For an example, see the field Rule.

sqlWidth Rule

Match a set of tokens assumed from the caller's context to be the value of the SQL-WIDTH property of a field.

The resulting sub-tree has an artificial SQL_WIDTH node with a child node of NUM_LITERAL. The KW_SQL_WID is dropped.

For an example, see the field Rule.

columnLabel Rule

Match a set of tokens as the value of the COLUMN-LABEL property of a field.

The resulting sub-tree is KW_COL_LAB node with a child node of STRING.

For an example, see the field Rule.

frozen Rule

Match a token assumed from the caller's context to be the value of the FROZEN property of a table.

The resulting AST will be a single node of artificial type FROZEN.

For example:

FROZEN

hidden Rule

Match a token assumed from the caller's context to be the value of the HIDDEN property of a table.

The resulting AST will be a single node of artificial type HIDDEN.

For example:

HIDDEN

dumpName Rule

Match a set of tokens assumed from the caller's context to be the value of the DUMP-NAME property of a table.

The resulting sub-tree is rooted at an artificial DUMP_NAME node and the text contents of the STRING are set as the text of the root node.

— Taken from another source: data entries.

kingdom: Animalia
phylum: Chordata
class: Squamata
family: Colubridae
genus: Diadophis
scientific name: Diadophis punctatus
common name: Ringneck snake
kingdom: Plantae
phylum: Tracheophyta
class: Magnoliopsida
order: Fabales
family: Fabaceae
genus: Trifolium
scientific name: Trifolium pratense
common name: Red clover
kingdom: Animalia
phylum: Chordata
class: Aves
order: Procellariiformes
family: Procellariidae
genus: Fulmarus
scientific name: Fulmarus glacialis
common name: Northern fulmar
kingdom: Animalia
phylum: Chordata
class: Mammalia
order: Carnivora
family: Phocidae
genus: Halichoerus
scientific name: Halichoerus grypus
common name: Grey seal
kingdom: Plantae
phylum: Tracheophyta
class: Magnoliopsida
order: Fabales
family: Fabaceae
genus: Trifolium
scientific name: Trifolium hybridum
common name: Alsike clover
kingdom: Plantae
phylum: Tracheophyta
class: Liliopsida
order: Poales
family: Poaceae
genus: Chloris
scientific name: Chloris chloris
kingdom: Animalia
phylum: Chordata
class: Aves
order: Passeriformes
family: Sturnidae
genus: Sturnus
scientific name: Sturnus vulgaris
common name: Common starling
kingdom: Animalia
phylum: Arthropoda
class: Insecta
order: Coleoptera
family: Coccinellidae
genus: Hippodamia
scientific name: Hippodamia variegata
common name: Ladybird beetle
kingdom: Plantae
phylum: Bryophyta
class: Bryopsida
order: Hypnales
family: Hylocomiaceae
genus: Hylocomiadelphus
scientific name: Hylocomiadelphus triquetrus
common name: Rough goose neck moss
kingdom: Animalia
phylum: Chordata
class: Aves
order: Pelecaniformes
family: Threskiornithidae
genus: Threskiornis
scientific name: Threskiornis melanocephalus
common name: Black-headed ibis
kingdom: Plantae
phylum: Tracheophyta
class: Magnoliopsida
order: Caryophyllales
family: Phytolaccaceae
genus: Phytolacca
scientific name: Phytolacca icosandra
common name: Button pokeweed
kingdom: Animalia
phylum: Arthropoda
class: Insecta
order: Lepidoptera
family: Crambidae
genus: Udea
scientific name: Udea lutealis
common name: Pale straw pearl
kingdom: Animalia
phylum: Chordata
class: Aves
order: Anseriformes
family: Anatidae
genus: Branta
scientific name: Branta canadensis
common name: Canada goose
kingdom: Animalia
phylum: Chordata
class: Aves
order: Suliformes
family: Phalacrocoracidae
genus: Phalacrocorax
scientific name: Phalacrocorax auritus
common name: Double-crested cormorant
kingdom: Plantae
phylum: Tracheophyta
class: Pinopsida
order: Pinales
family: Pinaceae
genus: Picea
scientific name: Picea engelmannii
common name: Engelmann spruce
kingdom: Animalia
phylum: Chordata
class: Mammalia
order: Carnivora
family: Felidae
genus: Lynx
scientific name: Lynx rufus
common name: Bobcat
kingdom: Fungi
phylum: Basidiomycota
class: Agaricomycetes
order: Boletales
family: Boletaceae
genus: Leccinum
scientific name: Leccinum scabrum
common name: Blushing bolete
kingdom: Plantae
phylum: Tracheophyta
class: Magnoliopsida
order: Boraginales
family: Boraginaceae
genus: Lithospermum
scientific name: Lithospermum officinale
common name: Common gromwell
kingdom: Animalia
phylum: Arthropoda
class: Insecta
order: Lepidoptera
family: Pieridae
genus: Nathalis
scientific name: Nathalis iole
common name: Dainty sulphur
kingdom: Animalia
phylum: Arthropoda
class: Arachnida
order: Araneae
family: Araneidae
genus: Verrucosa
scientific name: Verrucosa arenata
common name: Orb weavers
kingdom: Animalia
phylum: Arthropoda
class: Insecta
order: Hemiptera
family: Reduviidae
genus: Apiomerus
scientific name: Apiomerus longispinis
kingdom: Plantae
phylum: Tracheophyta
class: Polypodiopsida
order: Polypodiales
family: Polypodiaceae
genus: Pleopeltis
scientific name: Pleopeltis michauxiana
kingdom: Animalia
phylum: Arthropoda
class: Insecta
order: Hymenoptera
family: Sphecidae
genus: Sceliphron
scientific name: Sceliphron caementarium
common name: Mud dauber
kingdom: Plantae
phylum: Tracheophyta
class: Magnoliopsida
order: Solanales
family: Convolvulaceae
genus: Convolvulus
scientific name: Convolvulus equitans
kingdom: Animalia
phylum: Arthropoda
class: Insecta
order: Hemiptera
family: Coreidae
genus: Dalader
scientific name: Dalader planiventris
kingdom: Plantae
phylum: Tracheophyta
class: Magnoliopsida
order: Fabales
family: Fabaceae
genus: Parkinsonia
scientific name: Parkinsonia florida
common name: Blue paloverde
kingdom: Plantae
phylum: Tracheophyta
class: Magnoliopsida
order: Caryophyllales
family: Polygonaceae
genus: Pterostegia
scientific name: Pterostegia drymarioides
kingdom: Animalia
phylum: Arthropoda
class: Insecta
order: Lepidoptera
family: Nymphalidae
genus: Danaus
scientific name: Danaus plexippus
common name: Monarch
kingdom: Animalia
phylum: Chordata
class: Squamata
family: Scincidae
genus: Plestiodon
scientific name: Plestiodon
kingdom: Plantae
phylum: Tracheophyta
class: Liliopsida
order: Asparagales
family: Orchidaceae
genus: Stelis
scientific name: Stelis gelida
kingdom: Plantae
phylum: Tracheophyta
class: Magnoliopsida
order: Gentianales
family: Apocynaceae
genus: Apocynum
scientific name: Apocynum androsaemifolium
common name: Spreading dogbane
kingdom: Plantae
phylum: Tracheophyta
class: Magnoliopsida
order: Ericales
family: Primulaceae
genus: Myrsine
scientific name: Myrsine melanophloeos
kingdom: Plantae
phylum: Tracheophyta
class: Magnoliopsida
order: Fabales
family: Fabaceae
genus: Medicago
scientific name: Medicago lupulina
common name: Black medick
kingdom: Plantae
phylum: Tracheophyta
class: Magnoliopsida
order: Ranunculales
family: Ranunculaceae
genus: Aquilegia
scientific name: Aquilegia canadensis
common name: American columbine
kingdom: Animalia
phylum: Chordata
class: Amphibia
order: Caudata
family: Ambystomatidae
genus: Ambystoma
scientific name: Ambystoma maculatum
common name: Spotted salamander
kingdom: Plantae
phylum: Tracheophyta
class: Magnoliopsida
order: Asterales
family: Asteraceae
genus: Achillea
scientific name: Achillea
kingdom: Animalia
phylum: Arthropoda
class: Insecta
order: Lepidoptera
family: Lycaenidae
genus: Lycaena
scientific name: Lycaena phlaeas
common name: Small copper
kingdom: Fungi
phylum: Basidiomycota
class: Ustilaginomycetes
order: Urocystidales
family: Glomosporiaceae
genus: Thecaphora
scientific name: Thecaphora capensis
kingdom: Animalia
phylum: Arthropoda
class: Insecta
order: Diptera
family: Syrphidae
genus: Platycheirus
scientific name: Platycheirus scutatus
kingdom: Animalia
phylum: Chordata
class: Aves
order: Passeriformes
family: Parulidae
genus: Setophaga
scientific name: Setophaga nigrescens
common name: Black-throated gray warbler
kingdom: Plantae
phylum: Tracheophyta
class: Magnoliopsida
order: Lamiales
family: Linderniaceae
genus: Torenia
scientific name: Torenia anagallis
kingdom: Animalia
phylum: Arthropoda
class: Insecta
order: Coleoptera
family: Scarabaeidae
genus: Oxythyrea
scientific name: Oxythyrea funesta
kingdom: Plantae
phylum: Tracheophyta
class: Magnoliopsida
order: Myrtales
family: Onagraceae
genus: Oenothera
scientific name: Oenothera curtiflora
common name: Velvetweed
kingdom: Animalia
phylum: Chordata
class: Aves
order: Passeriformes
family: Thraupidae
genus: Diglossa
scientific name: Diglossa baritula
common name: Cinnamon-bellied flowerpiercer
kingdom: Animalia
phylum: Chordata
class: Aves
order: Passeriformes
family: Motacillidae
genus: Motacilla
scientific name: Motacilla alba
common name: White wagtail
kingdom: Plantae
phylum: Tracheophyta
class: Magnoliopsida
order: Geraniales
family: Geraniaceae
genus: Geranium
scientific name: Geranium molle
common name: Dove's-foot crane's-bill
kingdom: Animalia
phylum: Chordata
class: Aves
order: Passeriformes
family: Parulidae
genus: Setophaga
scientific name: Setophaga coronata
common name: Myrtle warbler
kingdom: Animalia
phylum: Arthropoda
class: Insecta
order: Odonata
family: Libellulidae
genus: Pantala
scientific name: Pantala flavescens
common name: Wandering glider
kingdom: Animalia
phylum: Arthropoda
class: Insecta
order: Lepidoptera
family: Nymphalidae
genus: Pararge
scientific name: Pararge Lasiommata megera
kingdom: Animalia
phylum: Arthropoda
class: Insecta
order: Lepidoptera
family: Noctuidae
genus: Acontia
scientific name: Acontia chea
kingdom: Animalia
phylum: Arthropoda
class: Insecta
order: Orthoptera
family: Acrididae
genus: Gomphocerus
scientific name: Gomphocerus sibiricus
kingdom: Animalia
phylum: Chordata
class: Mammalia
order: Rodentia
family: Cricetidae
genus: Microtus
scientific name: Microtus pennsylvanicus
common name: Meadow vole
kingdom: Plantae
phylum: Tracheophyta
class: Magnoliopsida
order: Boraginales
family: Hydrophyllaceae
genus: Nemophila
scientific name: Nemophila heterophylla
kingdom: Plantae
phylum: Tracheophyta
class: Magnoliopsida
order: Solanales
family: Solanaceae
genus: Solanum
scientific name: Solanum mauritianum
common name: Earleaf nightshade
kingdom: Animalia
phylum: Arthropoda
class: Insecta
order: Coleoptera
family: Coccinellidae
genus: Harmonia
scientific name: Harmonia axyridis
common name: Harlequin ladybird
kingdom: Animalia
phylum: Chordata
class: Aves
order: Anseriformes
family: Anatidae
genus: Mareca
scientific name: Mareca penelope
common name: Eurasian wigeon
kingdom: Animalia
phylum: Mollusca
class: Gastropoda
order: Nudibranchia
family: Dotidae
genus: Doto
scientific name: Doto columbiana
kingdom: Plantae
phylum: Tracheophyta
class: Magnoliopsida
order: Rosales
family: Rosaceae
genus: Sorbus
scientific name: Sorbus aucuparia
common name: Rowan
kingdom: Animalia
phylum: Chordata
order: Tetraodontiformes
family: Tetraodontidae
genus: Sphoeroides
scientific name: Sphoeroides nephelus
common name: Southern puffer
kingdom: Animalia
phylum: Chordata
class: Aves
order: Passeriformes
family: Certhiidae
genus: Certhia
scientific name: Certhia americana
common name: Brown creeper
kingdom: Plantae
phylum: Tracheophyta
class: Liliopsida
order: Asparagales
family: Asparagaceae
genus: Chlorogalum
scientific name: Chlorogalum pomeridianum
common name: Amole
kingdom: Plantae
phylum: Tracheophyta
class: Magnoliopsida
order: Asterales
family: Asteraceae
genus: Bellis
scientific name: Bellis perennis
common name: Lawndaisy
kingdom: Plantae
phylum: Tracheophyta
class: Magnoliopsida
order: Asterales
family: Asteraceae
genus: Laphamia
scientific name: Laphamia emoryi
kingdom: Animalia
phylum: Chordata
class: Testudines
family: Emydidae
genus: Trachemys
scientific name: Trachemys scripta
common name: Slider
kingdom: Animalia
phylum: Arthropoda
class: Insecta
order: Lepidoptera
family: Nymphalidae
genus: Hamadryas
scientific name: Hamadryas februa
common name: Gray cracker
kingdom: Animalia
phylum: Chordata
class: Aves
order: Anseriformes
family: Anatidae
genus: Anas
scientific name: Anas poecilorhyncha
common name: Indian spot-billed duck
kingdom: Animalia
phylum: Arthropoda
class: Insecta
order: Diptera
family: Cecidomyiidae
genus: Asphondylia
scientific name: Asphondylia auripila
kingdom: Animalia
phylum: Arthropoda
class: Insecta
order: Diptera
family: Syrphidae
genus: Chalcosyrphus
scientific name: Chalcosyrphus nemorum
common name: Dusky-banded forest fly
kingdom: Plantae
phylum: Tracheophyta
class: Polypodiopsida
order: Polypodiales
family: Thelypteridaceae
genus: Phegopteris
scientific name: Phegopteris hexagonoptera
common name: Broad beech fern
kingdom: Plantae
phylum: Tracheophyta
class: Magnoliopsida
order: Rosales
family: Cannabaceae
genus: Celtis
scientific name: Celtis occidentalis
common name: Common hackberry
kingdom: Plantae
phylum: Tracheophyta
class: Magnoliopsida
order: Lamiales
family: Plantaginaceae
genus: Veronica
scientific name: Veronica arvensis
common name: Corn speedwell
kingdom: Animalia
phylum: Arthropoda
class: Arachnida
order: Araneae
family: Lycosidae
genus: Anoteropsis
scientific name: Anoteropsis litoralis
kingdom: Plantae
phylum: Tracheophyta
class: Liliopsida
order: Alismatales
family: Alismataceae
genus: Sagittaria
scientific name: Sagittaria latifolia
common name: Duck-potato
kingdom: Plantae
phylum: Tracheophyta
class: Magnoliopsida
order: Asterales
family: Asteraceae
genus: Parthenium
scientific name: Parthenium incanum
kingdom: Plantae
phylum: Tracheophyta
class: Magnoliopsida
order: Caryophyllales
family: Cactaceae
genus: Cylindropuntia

The KW_DMP_NAME and STRING tokens are discarded.

For an example, see the table Rule.

permissions Rule

Match permissions clause as a property of a table or field.

The resulting sub-tree will have the permission keyword (e.g. KW_CAN_READ as the root node and the STRING as the child node.

For example:

CAN-READ "!,*" 

table_trigger Rule

Match a TABLE-TRIGGER clause in the table_props.

The sub-tree will have the KW_TAB_TRG as the root and the sub-tree created by trigger_parms will be the child.

For example:

TABLE-TRIGGER "Write" OVERRIDE PROCEDURE "write-trigger-procedure.p" CRC "?" 

field_trigger Rule

Match a FIELD-TRIGGER clause in the field rule.

The sub-tree will have the KW_FLD_TRG as the root and the sub-tree created by trigger_parms will be the child.

No example is available at this time.

trigger_parms Rule

Match parameters for a table or field trigger in table_trigger and field_trigger respectively.

Each of the matched tokens will be attached (in order of occurrence) to the tree of the calling rule.

For an example, see the table_trigger Rule.

proc_clause Rule

Matches the PROCEDURE keyword followed by a string literal.

The sub-tree will have the KW_PROC as the root and the STRING will be the child.

For an example, see the table_trigger Rule.

crc_clause Rule

Matches the CRC keyword followed by a string literal.

The sub-tree will have the KW_CRC as the root and the STRING will be the child.

For an example, see the table_trigger Rule.

lobArea Rule

Match LOB-AREA keyword and a following STRING for a field.

The sub-tree produced as a result consists of a KW_LOB_AREA node with a single child node with a type of STRING.

For example:

LOB-AREA "schema-lob" 

lobBytes Rule

Match LOB-BYTES keyword and a following NUM_LITERAL for a field.

The sub-tree produced as a result consists of a KW_LOB_BYTE node with a single child node with a type of NUM_LITERAL.

For example:

LOB-BYTES 10485760

lobSize Rule

Match LOB-SIZE keyword and a following size specification for a field. The size specification is a integral literal with a single letter at the end to specify the units (e.g. 100M). This will appear as a SYMBOL in the resulting tree, although it doesn't naturally lex that way.

The sub-tree produced as a result consists of a KW_LOB_SIZE node with a single child node with a type of SYMBOL. The matched NUM_LITERAL is dropped but the text of that node is prefixed to the text of the SYMBOL node.